APIs#

  • Application Programming Interface

  • A standardised interface for access to:

    • data and transfers,

    • programs and services,

    • general communication between apps/programs.

  • The “hidden” version of a User Interface letting computers and programs communicate.

  • Can be limited (by owners) on:

    • number of requests per time unit,

    • access codes/credentials.

Web APIs#

  • Hyper Text Transfer Protocol (HTTP) based queries and answers using POST or GET methods.

  • Each API has its own hierachy and possibilites for querying.

  • URLs used for querying using the GET method typically consist of:

    • a server address: http://api.openweathermap.org,

    • a hierarchy with descriptive names: /data/2.5/forecast, and

    • a question mark marking the beginning of user supplied named variables with
      contents joined by ampersands: ?q=London&appid=MY_API_KEY

  • Variations in naming include data / api, q / query.

  • Some APIs use time-limited access tokens, e.g., see BarentsWatch tutorial and GitHub example:

    • First POST to the API includes a client ID and client “secret”.

    • A token (temporary password) is returned and can be used for subsequent requests (typically expiring after 3600 s).

  • APIs are not eternal.

    • Formats are changed over time.

    • Sometimes different formatting can be accessed by the 1.0/1.1, etc. part of the URL.

JSON#

  • The query can be a JSON string, e.g., {‘city’: ‘London’, ‘year’: ‘2000’} which can be sent separately,
    see example below using POST.

  • Also the returned contents are often JSON formatted.

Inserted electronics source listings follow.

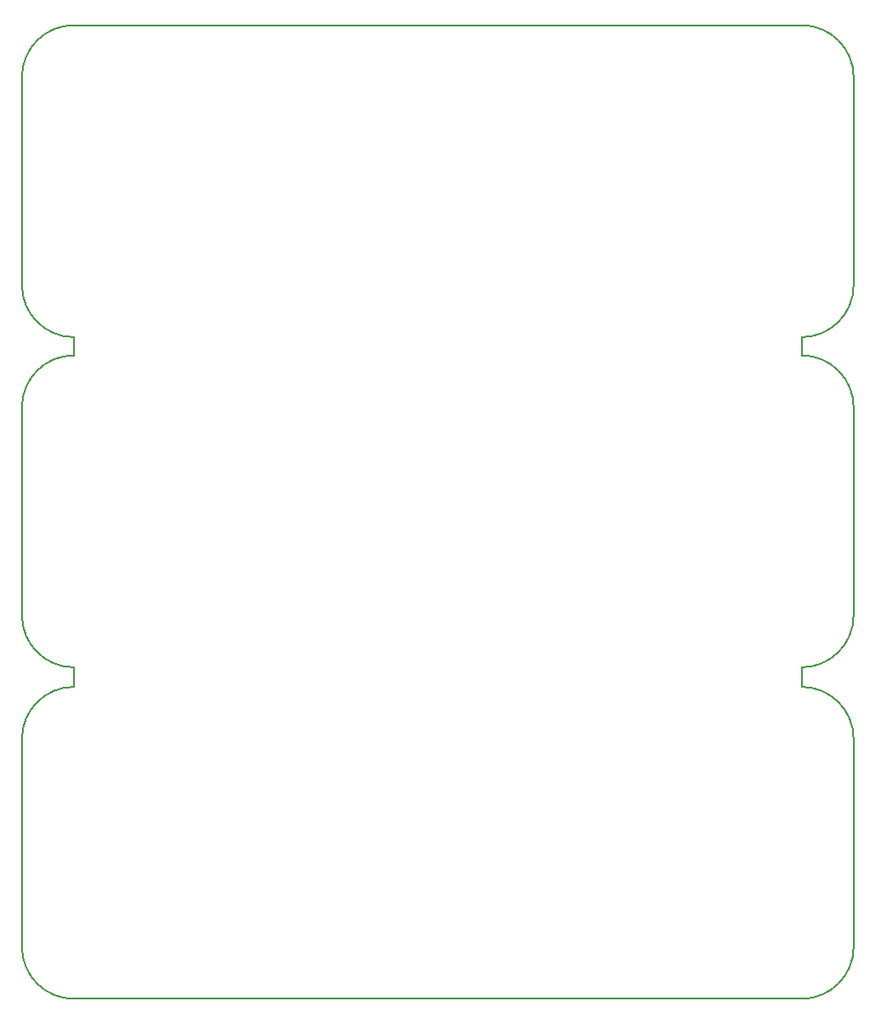
<source format=gm1>
G04 #@! TF.GenerationSoftware,KiCad,Pcbnew,5.0.2+dfsg1-1~bpo9+1*
G04 #@! TF.CreationDate,2019-07-31T18:24:26+02:00*
G04 #@! TF.ProjectId,IO_BUTTON_BOARD,494f5f42-5554-4544-9f4e-5f424f415244,v1.0*
G04 #@! TF.SameCoordinates,Original*
G04 #@! TF.FileFunction,Profile,NP*
%FSLAX46Y46*%
G04 Gerber Fmt 4.6, Leading zero omitted, Abs format (unit mm)*
G04 Created by KiCad (PCBNEW 5.0.2+dfsg1-1~bpo9+1) date mer. 31 juil. 2019 18:24:26 CEST*
%MOMM*%
%LPD*%
G01*
G04 APERTURE LIST*
%ADD10C,0.150000*%
%ADD11C,0.200000*%
G04 APERTURE END LIST*
D10*
X123215400Y-117652800D02*
X123215400Y-119532400D01*
X193192400Y-117652800D02*
X193192400Y-119532400D01*
X193192400Y-85902800D02*
X193192400Y-87655400D01*
X123215400Y-87655400D02*
X123215400Y-85902800D01*
D11*
X198206000Y-144538000D02*
X198206000Y-124538000D01*
X118206000Y-144538000D02*
X118206000Y-124538000D01*
D10*
X193206000Y-119538000D02*
G75*
G02X198206000Y-124538000I0J-5000000D01*
G01*
X118206000Y-124538000D02*
G75*
G02X123206000Y-119538000I5000000J0D01*
G01*
X193206000Y-149538000D02*
X123206000Y-149538000D01*
X198206000Y-144538000D02*
G75*
G02X193206000Y-149538000I-5000000J0D01*
G01*
X123206000Y-149538000D02*
G75*
G02X118206000Y-144538000I0J5000000D01*
G01*
X198206000Y-112661000D02*
G75*
G02X193206000Y-117661000I-5000000J0D01*
G01*
X123206000Y-117661000D02*
G75*
G02X118206000Y-112661000I0J5000000D01*
G01*
D11*
X198206000Y-112661000D02*
X198206000Y-92661000D01*
X118206000Y-112661000D02*
X118206000Y-92661000D01*
D10*
X193206000Y-87661000D02*
G75*
G02X198206000Y-92661000I0J-5000000D01*
G01*
X118206000Y-92661000D02*
G75*
G02X123206000Y-87661000I5000000J0D01*
G01*
X118206000Y-60911000D02*
G75*
G02X123206000Y-55911000I5000000J0D01*
G01*
X193206000Y-55911000D02*
G75*
G02X198206000Y-60911000I0J-5000000D01*
G01*
D11*
X123206000Y-55911000D02*
X193206000Y-55911000D01*
X118206000Y-80911000D02*
X118206000Y-60911000D01*
X198206000Y-80911000D02*
X198206000Y-60911000D01*
D10*
X123206000Y-85911000D02*
G75*
G02X118206000Y-80911000I0J5000000D01*
G01*
X198206000Y-80911000D02*
G75*
G02X193206000Y-85911000I-5000000J0D01*
G01*
M02*

</source>
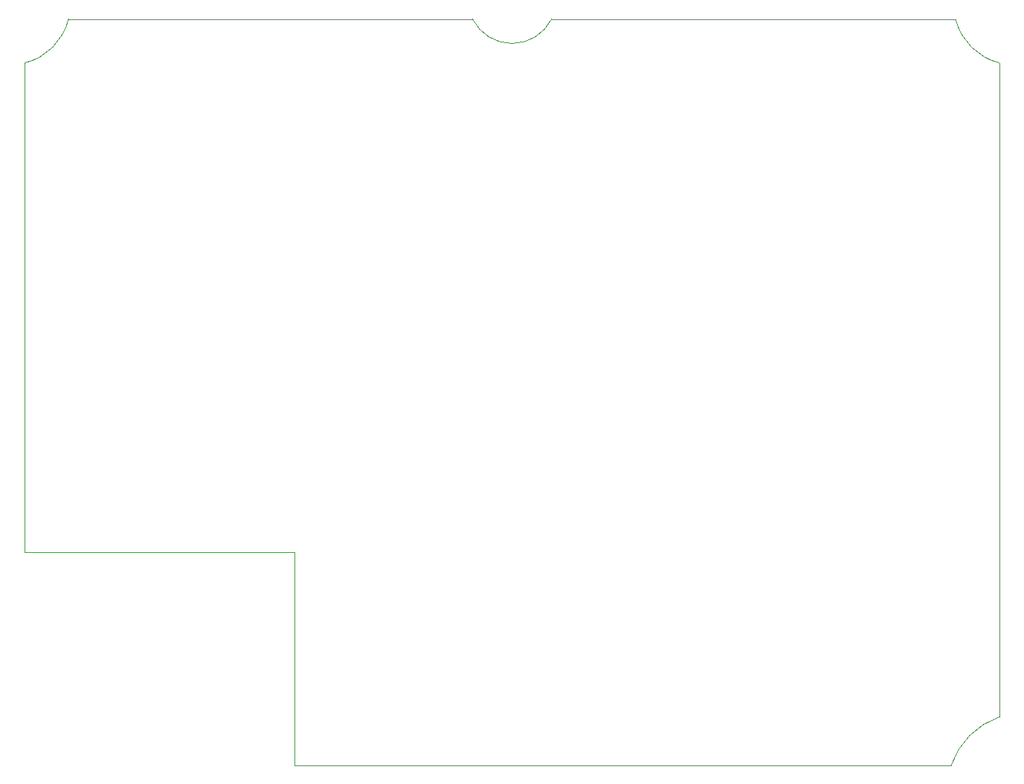
<source format=gbr>
%TF.GenerationSoftware,KiCad,Pcbnew,(6.0.5)*%
%TF.CreationDate,2022-05-28T17:09:23-07:00*%
%TF.ProjectId,HT_1590BB,48545f31-3539-4304-9242-2e6b69636164,rev?*%
%TF.SameCoordinates,Original*%
%TF.FileFunction,Profile,NP*%
%FSLAX46Y46*%
G04 Gerber Fmt 4.6, Leading zero omitted, Abs format (unit mm)*
G04 Created by KiCad (PCBNEW (6.0.5)) date 2022-05-28 17:09:23*
%MOMM*%
%LPD*%
G01*
G04 APERTURE LIST*
%TA.AperFunction,Profile*%
%ADD10C,0.050000*%
%TD*%
%TA.AperFunction,Profile*%
%ADD11C,0.100000*%
%TD*%
G04 APERTURE END LIST*
D10*
X199500000Y-128750000D02*
X199500000Y-54250000D01*
X119250000Y-134250000D02*
X194000000Y-134250000D01*
D11*
X139500001Y-49250000D02*
G75*
G03*
X148499999Y-49250000I4499999J2250000D01*
G01*
D10*
X119250000Y-134250000D02*
X119250000Y-120750000D01*
D11*
X194500000Y-49250000D02*
X148500000Y-49250000D01*
D10*
X199500000Y-128750000D02*
G75*
G03*
X194000000Y-134250000I2854100J-8354100D01*
G01*
X88500000Y-54250000D02*
X88500000Y-110000000D01*
X88500000Y-54250000D02*
G75*
G03*
X93500000Y-49250000I-1565200J6565200D01*
G01*
X119250000Y-120750000D02*
X119250000Y-110000000D01*
D11*
X93500000Y-49250000D02*
X139500000Y-49250000D01*
D10*
X194500000Y-49250000D02*
G75*
G03*
X199500000Y-54250000I6565200J1565200D01*
G01*
X119250000Y-110000000D02*
X88500000Y-110000000D01*
M02*

</source>
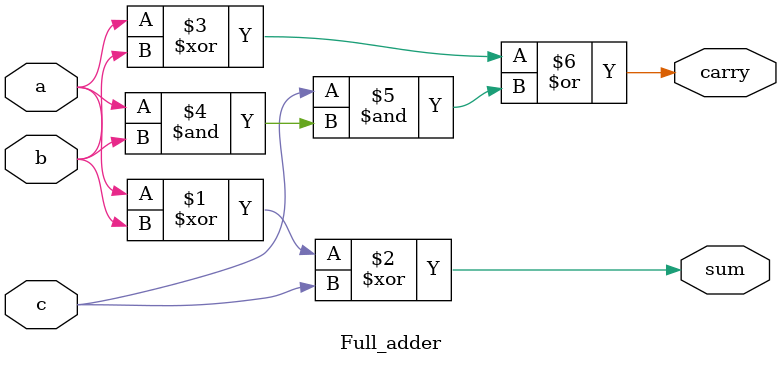
<source format=sv>
module Full_adder(
  input a,
  input b,
  input c,
  output sum,
  output carry
  );

  assign sum = (a ^ b) ^ c;
  assign carry = (a ^ b) | (c &(a & b));

endmodule
</source>
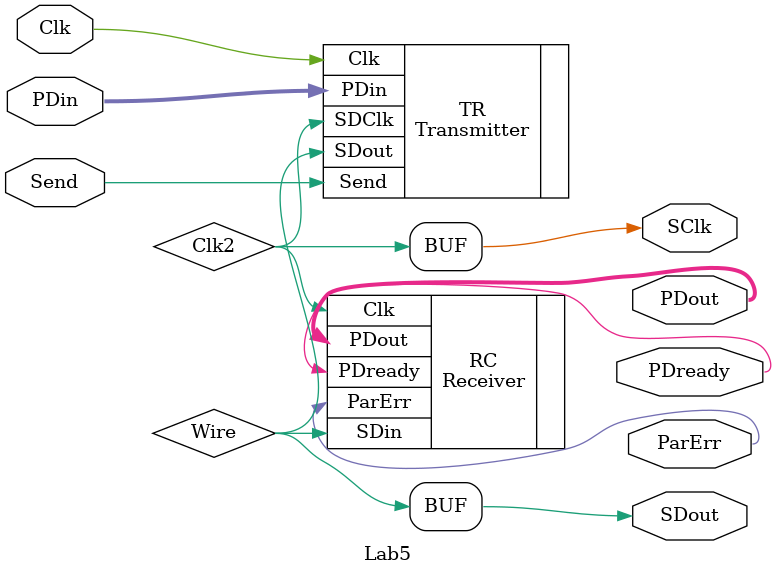
<source format=v>
module Lab5 (Clk, Send, PDin, PDout, PDready, SDout, SClk, ParErr );

	input Clk, Send;
	input [7:0]PDin;
	output [7:0]PDout;
	output PDready;
	output SDout;
	output SClk;
	output ParErr;
	wire Clk2;
	wire Wire;
	
	assign SDout = Wire;
	assign SClk = Clk2;
	
	Transmitter TR (.Clk(Clk),  .PDin(PDin[7:0]), .Send(Send),        .SDClk(Clk2),      .SDout(Wire)    );
	Receiver    RC (.Clk(Clk2), .SDin(Wire),      .PDout(PDout[7:0]), .PDready(PDready), .ParErr(ParErr) );
	
endmodule

</source>
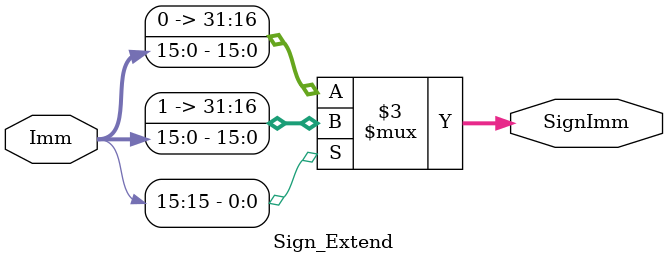
<source format=v>
module Sign_Extend #(parameter WIDTH = 32, parameter Imm_Size = 16)
(
input    wire     [Imm_Size-1:0]     Imm,
output   reg     [WIDTH-1:0]        SignImm
);

always @(*) 
begin
    if (Imm[Imm_Size-1]) 
    begin
        SignImm = {{(WIDTH-Imm_Size){1'b1}},Imm};
    end else 
    begin
        SignImm = {{(WIDTH-Imm_Size){1'b0}},Imm};
    end
end 
endmodule
</source>
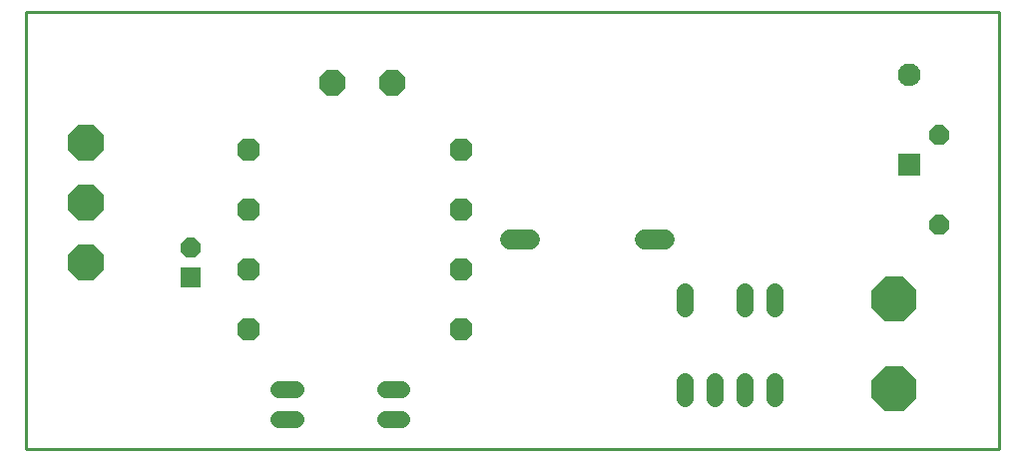
<source format=gbr>
G04 EAGLE Gerber X2 export*
%TF.Part,Single*%
%TF.FileFunction,Copper,L1,Top,Mixed*%
%TF.FilePolarity,Positive*%
%TF.GenerationSoftware,Autodesk,EAGLE,8.6.0*%
%TF.CreationDate,2018-01-30T03:25:42Z*%
G75*
%MOMM*%
%FSLAX34Y34*%
%LPD*%
%AMOC8*
5,1,8,0,0,1.08239X$1,22.5*%
G01*
%ADD10R,1.930400X1.930400*%
%ADD11C,1.930400*%
%ADD12P,2.364373X8X202.500000*%
%ADD13R,1.676400X1.676400*%
%ADD14P,1.814519X8X292.500000*%
%ADD15C,1.676400*%
%ADD16C,1.408000*%
%ADD17P,1.814519X8X202.500000*%
%ADD18P,2.089446X8X202.500000*%
%ADD19P,4.123906X8X112.500000*%
%ADD20P,3.247170X8X112.500000*%
%ADD21C,0.254000*%


D10*
X-76200Y241300D03*
D11*
X-76200Y317500D03*
D12*
X-514350Y311150D03*
X-565150Y311150D03*
D13*
X-685800Y146050D03*
D14*
X-685800Y171450D03*
D15*
X-300482Y177800D02*
X-283718Y177800D01*
X-398018Y177800D02*
X-414782Y177800D01*
D16*
X-190500Y57840D02*
X-190500Y43760D01*
X-215900Y43760D02*
X-215900Y57840D01*
X-241300Y57840D02*
X-241300Y43760D01*
X-266700Y43760D02*
X-266700Y57840D01*
X-266700Y119960D02*
X-266700Y134040D01*
X-215900Y134040D02*
X-215900Y119960D01*
X-190500Y119960D02*
X-190500Y134040D01*
X-596900Y25400D02*
X-610980Y25400D01*
X-610980Y50800D02*
X-596900Y50800D01*
X-520700Y50800D02*
X-506620Y50800D01*
X-506620Y25400D02*
X-520700Y25400D01*
D17*
X-50800Y266700D03*
X-50800Y190500D03*
D18*
X-456100Y101600D03*
X-456100Y152400D03*
X-456100Y203200D03*
X-456100Y254000D03*
X-636100Y254000D03*
X-636100Y203200D03*
X-636100Y152400D03*
X-636100Y101600D03*
D19*
X-88900Y50800D03*
X-88900Y127000D03*
D20*
X-774700Y158750D03*
X-774700Y209550D03*
X-774700Y260350D03*
D21*
X0Y0D02*
X-825300Y0D01*
X-825300Y371350D01*
X0Y371350D01*
X0Y0D01*
M02*

</source>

Example with JSON query and JSON-stat return#

  • Statistics Norway (SSB)

  • Traffic accident data

from pyjstat import pyjstat
import requests

# API for Statistics Norway, table of traffic accidents
POST_URL = 'https://data.ssb.no/api/v0/en/table/06794'
# Paste the URL into a browser to see all the options

# The payload is the JSON-stat dataset identifier
payload = { "query": [{ "code": "Skadegrad", "selection": { "filter": "item", "values": [ "01", "20", "02", "04", "05" ] } }, 
                      { "code": "Kjonn", "selection": { "filter": "item", "values": [ "1", "2" ] } }, 
                      { "code": "Trafikkantgruppe", "selection": { "filter": "item", "values": [ "1", "2", "3", "7", "8" ] } }, 
                      { "code": "ContentsCode", "selection": { "filter": "item", "values": [ "SkaddDrept" ] } }, 
                      { "code": "Tid", "selection": { "filter": "item", "values": [ "1999M01", "1999M02", "1999M03", "2024M06", "2024M07" ] } } 
                      ], 
                      "response": { "format": "json-stat2" } }

result = requests.post(POST_URL, json = payload)
print(result) # 200 = OK
<Response [200]>
# Extract DataFrame from JSON-stat
dataset = pyjstat.Dataset.read(result.text)
df = dataset.write('dataframe')
print(df.shape)
df.head()
(250, 6)
degree of damage sex group of road user contents month value
0 Killed Females Drivers of car Persons killed or injured 1999M01 2
1 Killed Females Drivers of car Persons killed or injured 1999M02 3
2 Killed Females Drivers of car Persons killed or injured 1999M03 1
3 Killed Females Drivers of car Persons killed or injured 2024M06 0
4 Killed Females Drivers of car Persons killed or injured 2024M07 1
# New payload with less restrictions
payload = { "query": [ { "code": "Skadegrad", "selection": { "filter": "all", "values": [ "*" ] } }, 
                      { "code": "Kjonn", "selection": { "filter": "all", "values": [ "*" ] } }, 
                      { "code": "Trafikkantgruppe", "selection": { "filter": "all", "values": [ "*" ] } }, 
                      { "code": "ContentsCode", "selection": { "filter": "all", "values": [ "*" ] } }, 
                      { "code": "Tid", "selection": { "filter": "all", "values": [ "*" ] } } 
                      ], 
                      "response": { "format": "json-stat2" } }

result = requests.post(POST_URL, json = payload)
print(result) # 200 = OK
<Response [200]>
dataset = pyjstat.Dataset.read(result.text)
df_all = dataset.write('dataframe')
print(df_all.shape)
df_all.head()
(29760, 6)
degree of damage sex group of road user contents month value
0 Killed Females Drivers of car Persons killed or injured 1999M01 2
1 Killed Females Drivers of car Persons killed or injured 1999M02 3
2 Killed Females Drivers of car Persons killed or injured 1999M03 1
3 Killed Females Drivers of car Persons killed or injured 1999M04 3
4 Killed Females Drivers of car Persons killed or injured 1999M05 3

Exercise#

  • Visit Statistics Norway’s Ready-made datasets.

  • Select a different dataset, download through the API and inspect the results.